Some switches are called Layer 4 switches (4 is the number of the transport layer in the OSI Reference Model), meaning they look at network and transport layer information in the first packet of a connection to decide to which physical server the incoming connection should be handed. They establish a state associating the connection with the chosen physical server and use it to relay all packets of the connection. The exact way the packets are sent to the physical servers varies. It usually involves some form of manipulation of IP and TCP headers in the packets (like Network Address Translation [NAT] does) or IP encapsulation. These tricks are not necessary if all the physical servers live on the same LAN.

More complex Layer 7 switches (7 is the number of the application layer in the OSI Reference Model) look at application layer information, such as URL and HTTP request headers. They are sometimes called content switches. On a TCP connection, application data is available only after the connection has been opened. A proxy application on the switch must thus accept the connection from the client, receive the request, and then open another connection with the selected physical server and forward the request. When the response comes back, it must copy the bytes from the server connection to the client connection.
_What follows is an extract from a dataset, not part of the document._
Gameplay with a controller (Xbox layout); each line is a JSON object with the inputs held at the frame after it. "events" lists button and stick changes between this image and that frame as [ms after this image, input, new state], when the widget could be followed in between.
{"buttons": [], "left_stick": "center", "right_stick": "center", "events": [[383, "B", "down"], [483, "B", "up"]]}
Such a splice of TCP connections consumes much more resources in the switch than the simple packet manipulation occurring in Layer 4 switches. Bytes arrive at one connection and are handed to the proxy application, which copies them to the other connection—all of this involving multiple kernel mode-to-user mode memory copy operations and CPU context switches. Various optimizations are implemented in commercial products. The simplest one is to put the splice in kernel mode. After it has sent the request to the physical server, the proxy application asks the kernel to splice the two connections, and forgets about them. Bytes are then copied between the connections directly by the kernel, instead of being given to the proxy application and back to the kernel.

It is even possible to actually merge the two TCP connections, that is, simply relay packets at the network layer to establish a direct TCP connection between the client and the physical server. This requires manipulating TCP sequence numbers (in addition to addresses and ports) when relaying packets, because the two connections will not have used the same initial sequence numbers. This can be much more complex (or even impossible) to perform if TCP options differ in the two connections.

Mirror Sites
In such a content network, a set of servers are installed in various places in the Internet, and they are defined as mirrors of the master server. Synchronization is most commonly performed periodically (often every night), using FTP or specialized tools such as rsync [4].

Redirection is performed by the users themselves for most sites. The master server, to which the user initially connects, displays a list of mirrors with geographic information and suggests that users choose a mirror close to themselves, by simply clicking on the associated link.

This process can be automated sometimes. One trick is to store the user's choice in a cookie, such that the next time the user connects to the master site, the information provided in the cookie will be used to issue an HTTP redirect (an HTTP server response asking the client to retry the request on a new URL) to the previously selected site.

Other schemes involve trying to find which of the mirrors is closest to the user based on information provided in the user request (such as preferred language) or indicated by network metrics. Such schemes were not very common for simple mirror sites, but today many commercial products allowing for this kind of "global load balancing" are available.

In any case (except if redirection is automatic and Domain Name System [DNS] based—this is discussed in the next section) the URLs of objects change across mirrors.

CDNs
Most content providers cannot afford to own numerous mirror sites. Having servers in different places around the world costs lots of money. Operators of CDNs own a large replication infrastructure (Akamai, the biggest one, claims to have 15,000 servers) and get paid by content providers to distribute their content. By mutualizing the infrastructure, CDNs are able to provide very large reach at affordable costs.

CDN servers do not store entire sites of all the content providers, but rather cache a subset according to local client demand. Such servers are called surrogates. They manage their disk store like proxies do, and serve content to clients like mirrors do (that is, contrary to proxies, they act as the authoritative source for the content they deliver).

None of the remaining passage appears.